We can’t think of a better way to toast the season than with this warm and creamy drink.
As far as we’re concerned, the holidays don’t officially start until we prop our feet (covered in fuzzy socks) up on the ottoman with a fire going, holiday music playing, and most importantly a mug of eggnog simmering by our side. Because this is such an important part of the festivities, we’ve come up with a recipe that combines egg-noggy goodness with holiday cheer.
Think full cream and sweet cinnamon giving us the most delightful of milk mustaches that has a heat to warm our body regardless of what’s going on with the weather outside.
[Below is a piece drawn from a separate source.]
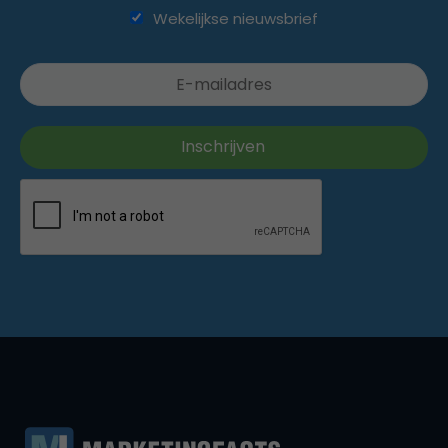
Wekelijkse nieuwsbrief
Our slow cooker eggnog goes great with friends and family at a holiday party, or just for a simple night at home wrapping presents or watching our favorite holiday movies.
Slow Cooker Eggnog
Serves 6-8 servings; 90-120 minutes
- 6 large eggs, separated
- 1 cup sugar
- 1 teaspoon vanilla extract
- 3 cups whole milk
- 2 cups heavy whipping cream
- 1/3 cup rum (optional)
- to taste ground cinnamon or nutmeg, optional: cinnamon stick for garnish
- In large bowl, beat egg yolks, vanilla extract, and sugar together until mixture is smooth and no longer grainy.
- Stir in milk, whipping cream, and rum (if using), then pour mixture into slow cooker.
- Cook on low for 2 hours, whisking every 20 to 30 minutes to prevent boiling. Once eggnog coats the back of a spoon, it's done.
- Serve eggnog warm in mugs garnished with cinnamon stick and sprinkled with ground cinnamon.